Developer's victory raises questions over 'bad bank'
PADDY McKILLEN'S court battle to stop €1.4bn of his loans being transferred to NAMA has paid off and dealt a blow to the all-powerful bad bank.
The decision will allow the reclusive property developer to continue running his successful empire the way he knows best and may prompt other developers to have a tilt at NAMA.
Mr McKillen, through a spokeswoman, said he was "delighted" with his victory and the fact that he would recoup up to €7m it cost to prove his case.
He always maintained his business was different and that his loans shouldn't be lumped in with those of other bust developers being managed by NAMA.
There was nothing "risky" about his loans, he argued.
His borrowings should never have been classed as a "systemic risk" to the banking system as NAMA claimed, he said, and argued the agency had failed to give him a "fair hearing".
Mr McKillen is a long-term property investor who owns prime properties and shopping centres that are paying their way.
They include the Jervis Shopping Centre in Dublin 1, as well as the Clarence Hotel and, ironically, Treasury Building in Dublin where NAMA is based.
He jointly owns the Maybourne Hotel Group, which includes Claridges and the Connaught and Berkeley hotels in London.
Those loans have since been sold by Irish banks to a Malaysian sovereign-wealth fund so no longer fall within NAMA's remit. He also has properties in France, the US, Asia and South America.
The Belfast native's quarrel with NAMA was that he was a "good" borrower who was paying his loans and believed he would be able to pay them into the future.
To ensure the valuable property portfolio he had amassed since the 1980s would stay intact, he needed to have a traditional banking relationship, he claimed, and not have his loans managed by an agency set up to work out bad loans.
The key difference would be that NAMA, with its extensive powers, could call in those loans at any time, for example, or force the sale of some properties thereby potentially destroying their long-term value.

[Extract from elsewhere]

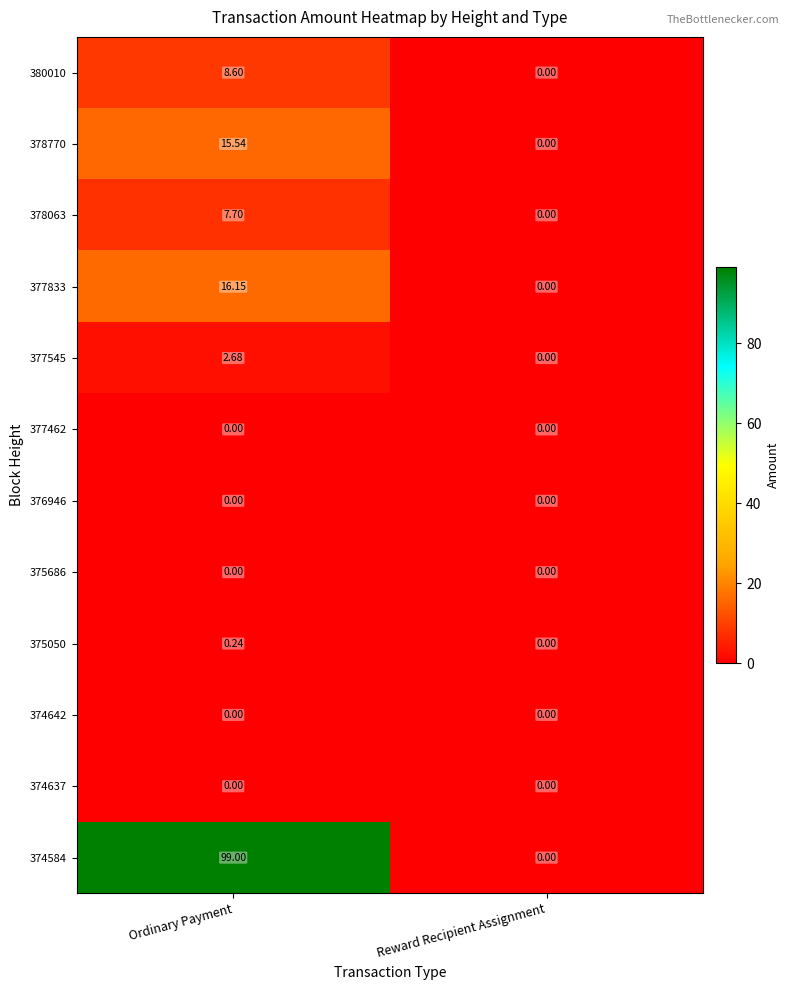

At which label does 377833 reach its peak?

Ordinary Payment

Nobel prize-winning economist Joseph Stiglitz agreed with him and told the court it wasn't in the Irish taxpayers' interest or that of the banks for Mr McKillen to transfer what were commercial loans rather than loans taken out to develop land banks to NAMA. Dr Stiglitz, who examined the €2.1bn loans, suggested the economic benefits of moving them to NAMA were "questionable at best" and there were "compelling arguments" to leave them with Bank of Ireland and Anglo Irish Bank.

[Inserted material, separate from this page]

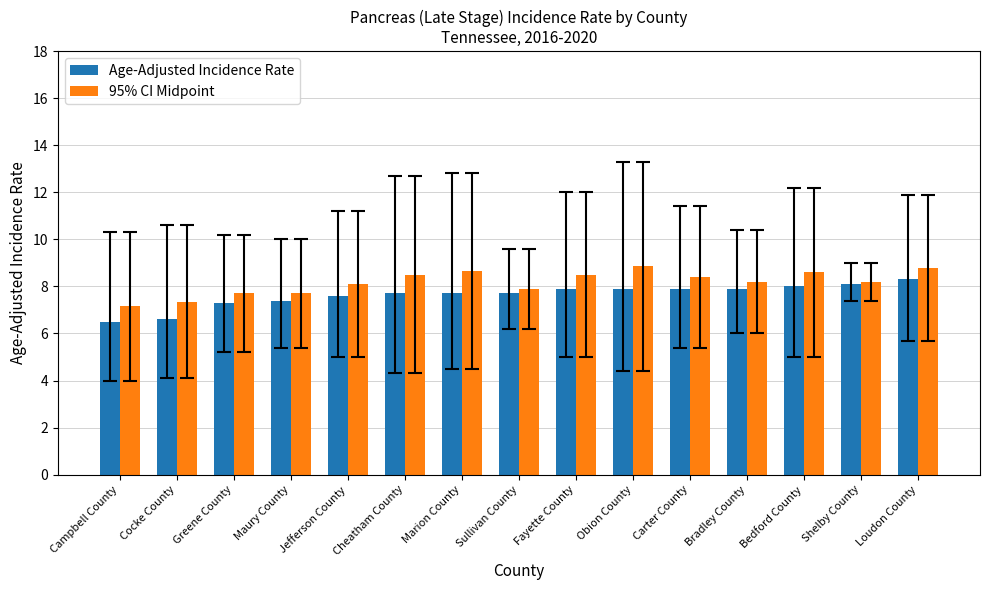

Which series changed the most between Cocke County and Bradley County?

Age-Adjusted Incidence Rate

Indeed, Anglo's boss Mike Aynsley supported Mr McKillen as he was one of his rare customers who, while owing the bank around €800m, had a steady income stream to repay the loans.

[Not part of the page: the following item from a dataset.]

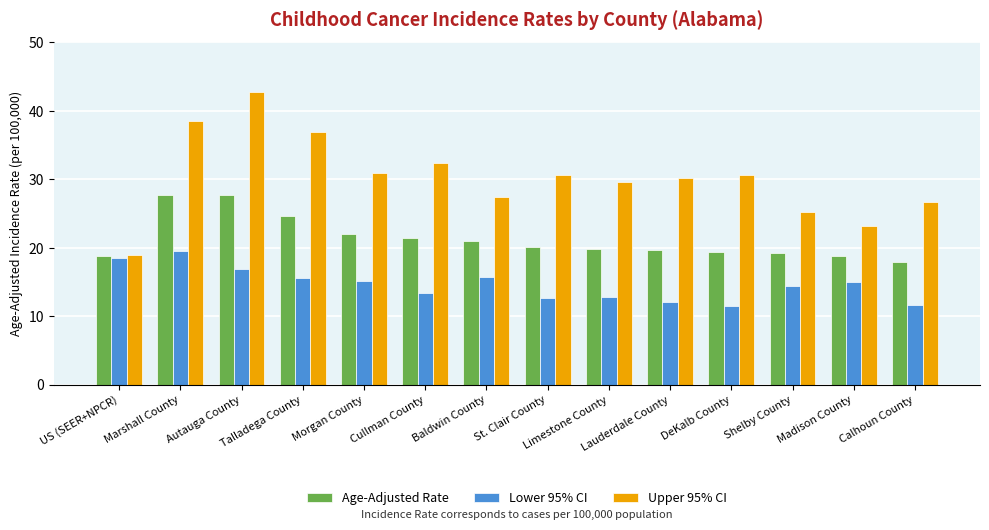

The value of Lower 95% CI at DeKalb County is 16.7. True or false?

False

Mr McKillen said that a "minuscule" part of his portfolio had loans classed by the bank as having been taken out for development purposes because they were attached to properties acquired long before the property bubble began to inflate.
The court heard he hadn't bought property in Ireland since 1998 and hadn't been a reckless speculator. He had blue-chip tenants on long-term leases and, after meeting his bank repayments, was typically making a 30pc profit from his portfolio.
It was because he was consistently generating plenty of cash that Mr McKillen was able to strengthen his position in his fight with NAMA.
In recent months, he rapidly made a dent in his loans and is estimated to have paid back an extra €75m in capitals so far this year on top of the €95m in interest repayments. His loans are said to be well below €1bn.
And now, in a surprise move, NAMA has decided not to transfer Mr McKillen's loans after all. So Mr McKillen won and his victory will be closely watched by others.
He may be the exception, in so far as he had the substantial resources to rapidly pay down his loans to the level that allowed NAMA to let them fall below its radar.
But his success this week once more raises questions about NAMA's business model and whether Ireland's bad bank will ever deliver the best outcome for Irish taxpayers.